Far as I can tell, I did everything that I was supposed to. I made it through high school without having children. A feat not accomplished much in my family. I worked, I moved out, I finished college.
So, what happens next?
My expectation was always that something would happen. There would be some change in my brain and “poof”. I’d be an adult. It didn’t happen. Maybe my expectations were skewed. After all, I remember most of my mother’s twenties. She was a grown-up. She managed to raise three children, most the time on her own. In her thirties and forties, she relapsed into the teen-hood she had never gotten to experience, but that’s a story for another time.
I continued on, working at a job that had nothing to do with my degree and doing all the things that grown-ups did. Still, nothing changed.

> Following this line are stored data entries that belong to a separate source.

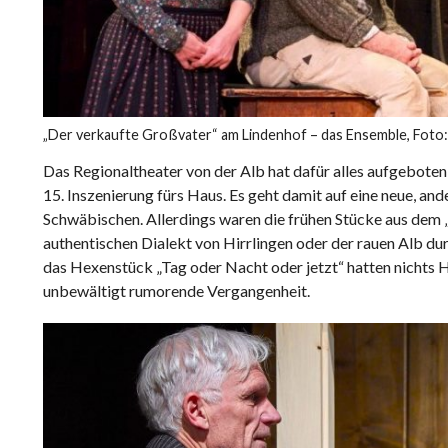
„Der verkaufte Großvater“ am Lindenhof – das Ensemble, Foto:
Das Regionaltheater von der Alb hat dafür alles aufgeboten:
15. Inszenierung fürs Haus. Es geht damit auf eine neue, an
Schwäbischen. Allerdings waren die frühen Stücke aus dem „
authentischen Dialekt von Hirrlingen oder der rauen Alb d
das Hexenstück „Tag oder Nacht oder jetzt“ hatten nichts H
unbewältigt rumorende Vergangenheit.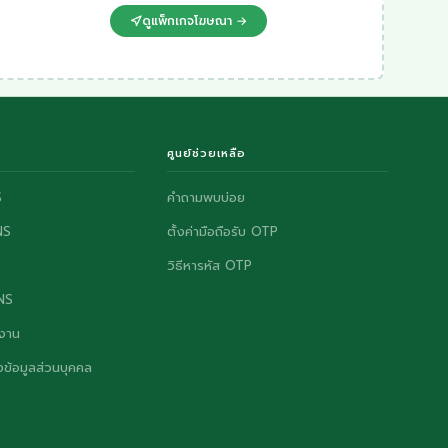
ดูแพ็กเกจโฆษณา →
ศูนย์ช่วยเหลือ
S
คำถามพบบ่อย
NS
ตั้งค่ามือถือรับ OTP
วิธีหารหัส OTP
ONS
งาน
ข้อมูลส่วนบุคคล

So, here I am, almost thirty, and feeling like I’m still a Tween. Most days I wake up wondering what I’m going to be when I grow up. I’m still working a job that doesn’t pay enough and has nothing to do with my degree. Still have my heart race around best friend, who happens to be my boyfriend, and wonder what the future holds. What he thinks. Still tasting independence, but not quite there. Most of the people that I know my age are in the same situation.
I suppose when I was a kid I did not think specifically about what I thought thirty would be. As I grow closer, I find myself more and more confused. Don’t people at this age have careers and houses, families and 401ks?
I live my life at the risk that I may have to return to my parents basement someday. At having my adulthood completely revoked. I don’t want to be this way, but I can’t find any other.
Maybe I was wrong. Maybe it’s the world, not me. But I’m believe that our twenties are just as formative as our childhoods. While I still don’t feel like an adult, and I cringe and feel offended if someone calls me “ma’am”, I am different in my late twenties then where I started.
So where do I belong?
I can enjoy the company of people in their early twenties, but they tire me. I can enjoy people in their mid-thirties, but they are at another level. They have kids and careers, and just not that much in common. Also, for reasons I can’t understand, the thought of that age still sounds so old.
I’m not a kid. I’m not a classic adult. I’m somewhere that doesn’t have a name. Something in the middle.